**Given exercise a**
Please reproduce the rows of object point listings below without any changes, and leave the pictures out of your answer.

**Quoted text**
The Founding Hog's position: keep it simple, trust the rub, respect the time.

The Butt Bill was built for this cook. Sweet heat designed specifically for pork — brown sugar and turbinado to caramelize into bark, cumin and chili powder for depth, garlic and onion to round it all out. You don't need a marinade, you don't need an injection, you don't need to brine. The rub does the work. Your job is to set the smoker and walk away.

This is a 10-hour cook. You will start it before breakfast and pull it apart with a beer in hand at dinner. It is worth every minute.


Cook Time: 30 minutes active · 10-12 hours total

Serves: 8-10 people, generously

Difficulty: Beginner (it's mostly waiting)


What You'll Need

Ingredients:

  • 1 bone-in pork shoulder (pork butt), 8-10 lbs
  • The Butt Bill rub — about 1/2 cup total
  • 2 tablespoons yellow mustard (binder — yes, mustard, trust us)
  • 1 cup apple juice or apple cider (for the spritz)

Gear:

  • Smoker (pellet, charcoal, kamado, or offset)
  • Wood chunks or pellets — hickory, oak, pecan, or apple
  • Spray bottle
  • Heavy duty aluminum foil OR butcher paper
  • Instant-read meat thermometer
  • A large cooler or insulated bag (for resting — non-negotiable)
  • Two heavy-duty meat claws or two large forks for shredding
  • A LOT of patience

Step-by-Step

1. Pull the pork out of the fridge. Take the butt out 45 minutes before cooking. You want it close to room temperature so it cooks evenly from edge to center. Cold meat in a hot smoker is how you get a tough exterior and an undercooked middle.

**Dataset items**
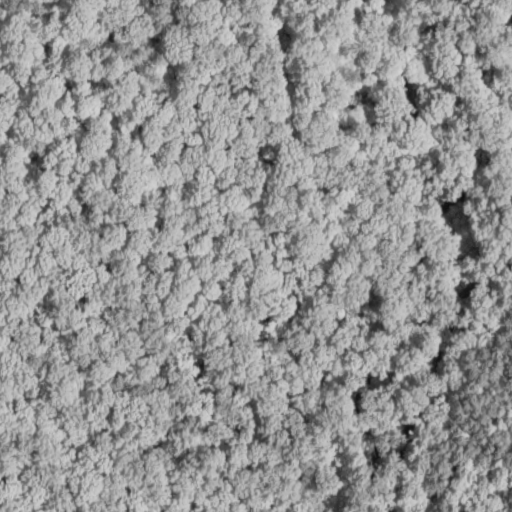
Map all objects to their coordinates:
road: (212, 257)
road: (436, 380)
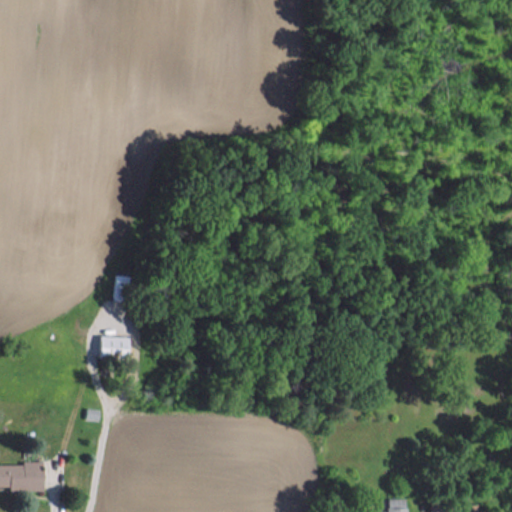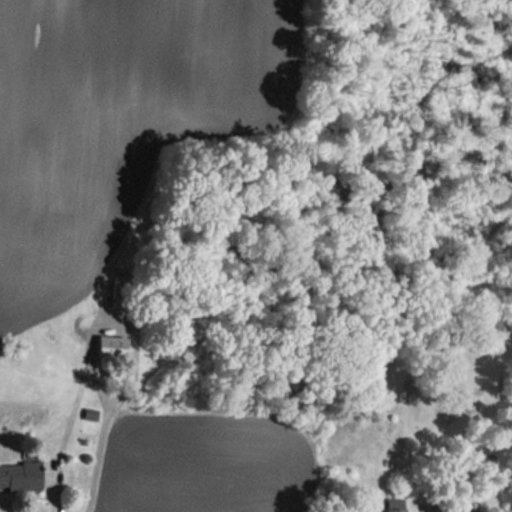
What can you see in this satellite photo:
building: (125, 288)
building: (113, 346)
road: (133, 359)
building: (20, 475)
road: (55, 495)
building: (396, 504)
building: (441, 505)
building: (374, 511)
building: (475, 511)
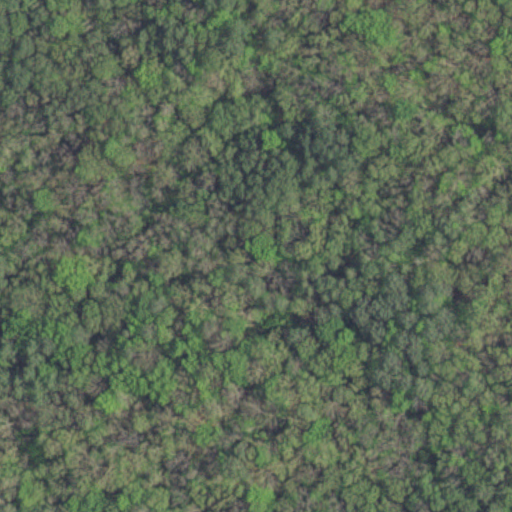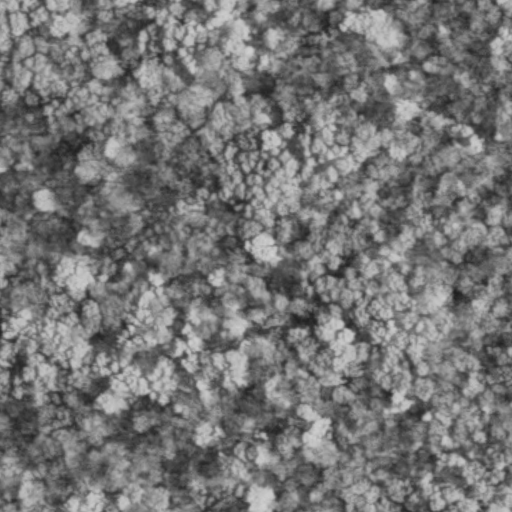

**Given exercise b**
Write out the part of the pork shoulder recipe between "Serves: 8-10 people, generously" and "mustard, trust us)", inclusive.

**Correct answer a**
Map all objects to their coordinates:
road: (212, 257)
road: (436, 380)
What can you see in this satellite photo:
building: (125, 288)
building: (113, 346)
road: (133, 359)
building: (20, 475)
road: (55, 495)
building: (396, 504)
building: (441, 505)
building: (374, 511)
building: (475, 511)

**Correct answer b**
Serves: 8-10 people, generously

Difficulty: Beginner (it's mostly waiting)


What You'll Need

Ingredients:

  • 1 bone-in pork shoulder (pork butt), 8-10 lbs
  • The Butt Bill rub — about 1/2 cup total
  • 2 tablespoons yellow mustard (binder — yes, mustard, trust us)